Jens Bonnemann

Ein Anti-Lessing oder Die fragwürdige Ehe

von Bild und Sprache – W. J. T. Mitchells Bildtheorie

W. J. T. Mitchell, Bildtheorie. Hrsg. und mit einem Nachwort von Gustav Frank. Frankfurt a. M.: Suhrkamp 2008. 497 S. [Preis: EUR 29,80]. ISBN: 978-3-518-58494-1.

1. Überblick

W. J. T. Mitchell, von dem nun erstmals in deutscher Sprache ein Sammelband mit Aufsätzen unter dem Titel Bildtheorie vorliegt, gilt als der amerikanische Wegbereiter eines interdisziplinären Forschungszusammenhangs, der sich unter dem Titel ›visual studies‹ mit der weltweit wachsenden Relevanz von Bildern beschäftigt. Ohne Übertreibung kann Mitchell wohl als einer der entscheidenden Pioniere dessen bezeichnet werden, was heute in der internationalen Wissenschaftslandschaft als pictorial turn (Mitchell) etikettiert wird. Damit stellt er sozusagen das amerikanische Pendant des deutschen Kunsthistorikers Gottfried Boehm dar, der seinerseits unter dem Motto des iconic turn nicht nur in Deutschland von kaum zu überschätzendem Einfluss für die Hinwendung zum Bild gewesen ist. In den Aufsätzen des Sammelbands Bildtheorie, die in den Jahren 1984 bis 2004 in englischer Sprache erschienen sind, legt Mitchell sein Verständnis von Bildtheorie dar und reflektiert das Aufgabenfeld vor allem der Disziplinen Kunstgeschichte, Ästhetik, Literatur-, Kultur- und Medienwissenschaft vor dem Hintergrund einer weltweiten Neuorientierung an visuellen Phänomenen. [1]

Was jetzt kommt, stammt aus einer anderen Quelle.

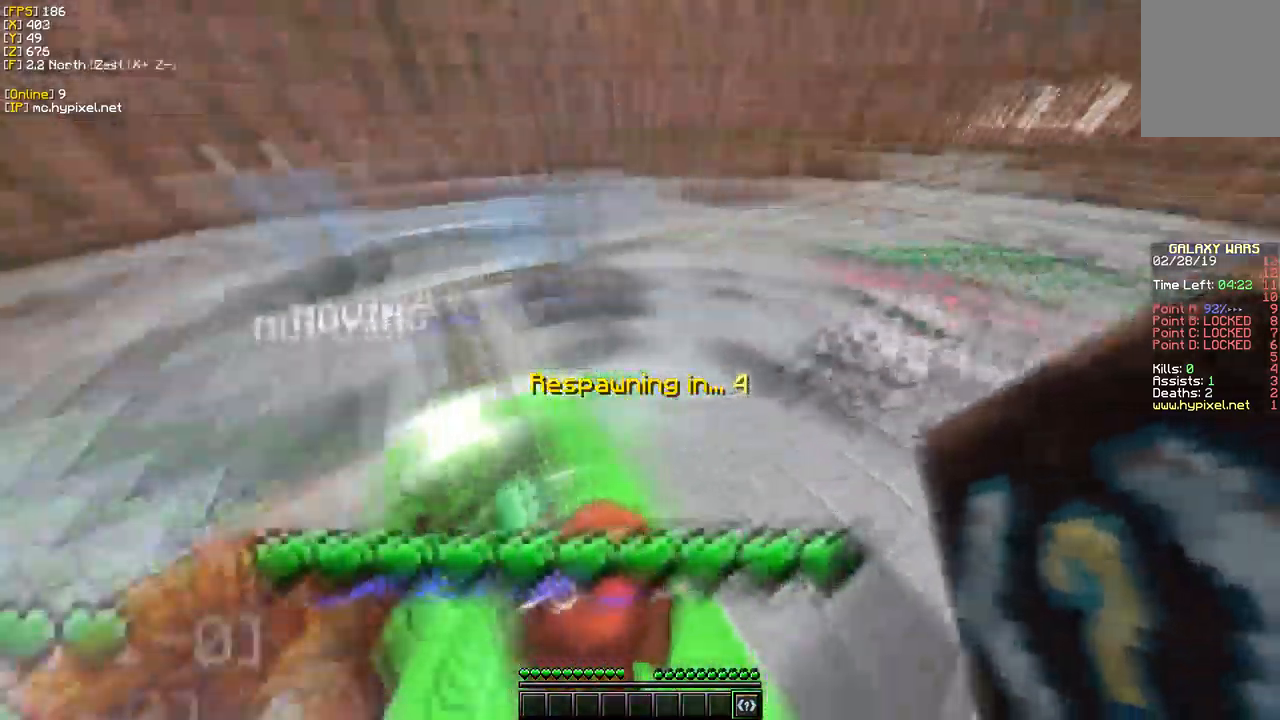
{"keys": ["d", "w"], "mouse": [], "events": [[283, "w", "down"], [300, "d", "down"]]}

Mitchell lehrt an der University of Chicago Englisch und Kunstgeschichte und gibt seit 1978 die Vierteljahresschrift Critical Inquiry heraus, welche – nicht zuletzt auch für ihr Design – mit einer Reihe von Preisen ausgezeichnet worden ist. Ein Schlüssel für sein Bildverständnis und seine eigene Position innerhalb der visual studies findet sich bereits in der frühen Dissertation über das Verhältnis von Sprache und Bild in den Werken des englischen Frühromantikers William Blake (Blake’s Composite Art: A Study of The Illuminated Poetry, 1977). Wegweisend ist diese frühe Arbeit, insofern die Besonderheit von Blakes Gemälden, die in der Dissertation erläutert wird, in den Texten der Bildtheorie schließlich für alle Bilder geltend gemacht wird: Die Erfahrungen mit den Bildern aus The Marriage of Heaven and Hell (1790-1793) machen Mitchell zu einem Grenzgänger, der die Trennung von Sprache und Bild innerhalb und außerhalb der Kunst bezweifelt. Nicht nur die Bilder von Blake sind vermischte Medien, vielmehr gebe es überhaupt keine reinen Bilder, keine reine Sprache, keine reinen Medien, sondern ausschließlich mixed media. Seine Hauptthese einer Untrennbarkeit von Logos und Eikon versteht sich als dezidierte Abgrenzung von Lessings Position in der Laokoon-Schrift, die in Mitchells Arbeiten als Gegenpol seiner eigenen Auffassung allgegenwärtig ist. Da der amerikanische Bildtheoretiker weder das Sensorische auf das Semiotische noch das Semiotische auf das Sensorische zurückführen will, lässt er sich nicht eindeutig der zeichen- oder der wahrnehmungstheoretischen Strömung innerhalb der Bildtheorie zuordnen.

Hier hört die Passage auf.